И тут вдруг она заметила, что между этими двумя стоит третий. Ниже ростом, чем они оба, одетый в странную рубаху из разноцветных лоскутов, он был бы похож на нищего побирушку, но этому противоречил меч на плечевой перевязи и шлем, что могут себе позволить лишь знатные и состоятельные люди. Одной рукой он держался за древко копья выше своей головы, отчего даже при среднем росте приобретал внушительность, а вторую с показной небрежностью опустил на рукоять меча. И сердце Утушки стукнуло, подсказывая: это он! Лица его под шлемом с полумаской она не могла как следует рассмотреть, но по фигуре было видно, что это человек молодой – такой, каким и должен быть младший брат ее отца.
А пока Утушка приближалась, урмане с не меньшим любопытством рассматривали ее. Похожая на свою мать-ирландку, она была невысокого роста и легкого сложения, с чертами лица тонкими и правильными, недостаточно выразительными, чтобы их можно было назвать красивыми, но определенно миловидными. От Дарфине она унаследовала светло-карие глаза, а от Хакона – темные брови. Рядом со зрелой женщиной Оловой и тем более старухой Велерадой она смотрелась совсем девочкой, но держалась так величаво, что, как ни странно, малый рост, худоба и юная внешность лишь подчеркивали ее высокое положение.
В воде под мостом лежал обгоревший остов телеги, с помощью которой ладожане прикрыли свое отступление; она сейчас казалась той лодкой, на которой сам Велес перевозит души с живой стороны на мертвую.
Вот три посланницы ступили на мост, приблизились на десяток шагов к дальнему его концу и остановились: дальше надо было подняться по откосу, но мужчины наверху стояли к его краю вплотную, и Утушка застыла над текучей водой, снизу вверх глядя на человека, в котором угадала своего родича и убийцу своего отца. Ее била дрожь от волнения, зубы сжимались от чувства бессильной ненависти и негодования. В голове билась мысль: если он не пощадит и племянницу, то, по крайней мере, очень скоро она в ином мире снова встретится с матерью, с отцом… а может, и с мужем тоже.
– Похоже, к нам вышли три норны этой земли – дева, женщина и старуха! – воскликнул мужчина с рыжей бородой, опирающийся на ростовой топор. – Кто вы такие, женщины?
– Мое имя – Ауд, я дочь Хакона сына Хрёрека, – на северном языке ответила Утушка. – я пришла, чтобы говорить с мо… с вождем этого войска… Хельги сыном… сыном… – Она не знала, имеет ли право назвать его сыном своего деда. – Хельги, сыном Сванрад и Хрёрека.
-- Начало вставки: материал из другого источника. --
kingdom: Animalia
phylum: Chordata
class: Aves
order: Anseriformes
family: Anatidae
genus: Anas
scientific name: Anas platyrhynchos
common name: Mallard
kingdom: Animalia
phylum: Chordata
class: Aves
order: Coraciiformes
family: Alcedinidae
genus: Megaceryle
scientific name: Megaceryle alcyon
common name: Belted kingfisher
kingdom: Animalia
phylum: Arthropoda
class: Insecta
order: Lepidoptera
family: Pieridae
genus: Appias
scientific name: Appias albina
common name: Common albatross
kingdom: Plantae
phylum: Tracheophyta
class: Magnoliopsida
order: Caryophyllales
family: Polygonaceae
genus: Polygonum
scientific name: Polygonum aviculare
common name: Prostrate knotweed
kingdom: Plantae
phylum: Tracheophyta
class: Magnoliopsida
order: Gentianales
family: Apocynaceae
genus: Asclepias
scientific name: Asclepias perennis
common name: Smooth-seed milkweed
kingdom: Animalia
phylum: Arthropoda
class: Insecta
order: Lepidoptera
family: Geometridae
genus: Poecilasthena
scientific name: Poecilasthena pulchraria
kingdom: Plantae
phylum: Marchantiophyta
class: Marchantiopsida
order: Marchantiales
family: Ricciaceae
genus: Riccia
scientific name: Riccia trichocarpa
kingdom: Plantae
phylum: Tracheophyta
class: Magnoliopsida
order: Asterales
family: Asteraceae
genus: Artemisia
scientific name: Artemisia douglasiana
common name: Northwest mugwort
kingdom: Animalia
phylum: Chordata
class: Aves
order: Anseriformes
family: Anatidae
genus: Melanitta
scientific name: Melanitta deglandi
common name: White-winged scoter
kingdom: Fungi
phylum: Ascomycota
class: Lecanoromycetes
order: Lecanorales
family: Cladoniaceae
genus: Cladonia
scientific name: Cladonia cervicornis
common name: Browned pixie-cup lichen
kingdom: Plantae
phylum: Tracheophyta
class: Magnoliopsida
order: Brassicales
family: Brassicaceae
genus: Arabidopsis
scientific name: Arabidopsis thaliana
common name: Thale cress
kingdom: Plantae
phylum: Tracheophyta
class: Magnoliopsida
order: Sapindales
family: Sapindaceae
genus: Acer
Кто из вас…
– Это я. – Стоявший в середине сделал небольшой шаг вперед. – Я – Хельги сын Сванрад. Так ты – дочь Хакона сына Хрёрека? Почему ты получила такое имя, неизвестное в нашем роду?
– Я получила имя в честь древней королевы Альдейгьи, жены Ингвара Старого, который был первым конунгом этой земли. – Утушка слегка растерялась: не такого вопроса она ожидала, но тем не менее ответила: – Дивинец – это его могила.
– Но разве ты в родстве с ним?
– Нет, но мой отец хотел показать, что считает себя связанным с этой землей.
– Это не делает тебя настоящей королевой. Есть ли здесь женщины более знатные, чем ты?
– Более знатные? – Утушка в растерянности обернулась к Велераде, которая считалась одной из самых знатных женщин Ладоги, ибо происходила из Любошичей, здешнего «старшего рода».
– В Альдейгье есть королева? – снова спросил Хельги.
– Есть одна женщина, которая может называться королевой, – подала голос Олова. – Женщина, которая происходит от самого знатного здешнего рода и была женой одного конунга на юге.
Она сразу поняла, кого имеет в виду пришелец. Олова, как и другие волхвы, уже знала о предсказании Гневаши и не удивилась тому, что Хельги спрашивает о женщине, которую еще не видел.
– Это на ней Хрёрек конунг хотел жениться, чтобы получить власть над этой землей?
– Да.
– Откуда ты знаешь? – воскликнула изумленная Утушка.
– Я все знаю, – с небрежной уверенностью отозвался Хельги. – Если уж никто из здешних мужчин не имеет смелости выйти мне навстречу и приходится вести переговоры с женщинами, я буду говорить только с королевой этой земли. Брат моей матери, Одд Хельги, делал так, и это принесло ему славу и удачу. Возвращайся, дочь Хакона.
– Но ответь мне сначала, жив ли мой муж, Братила сын…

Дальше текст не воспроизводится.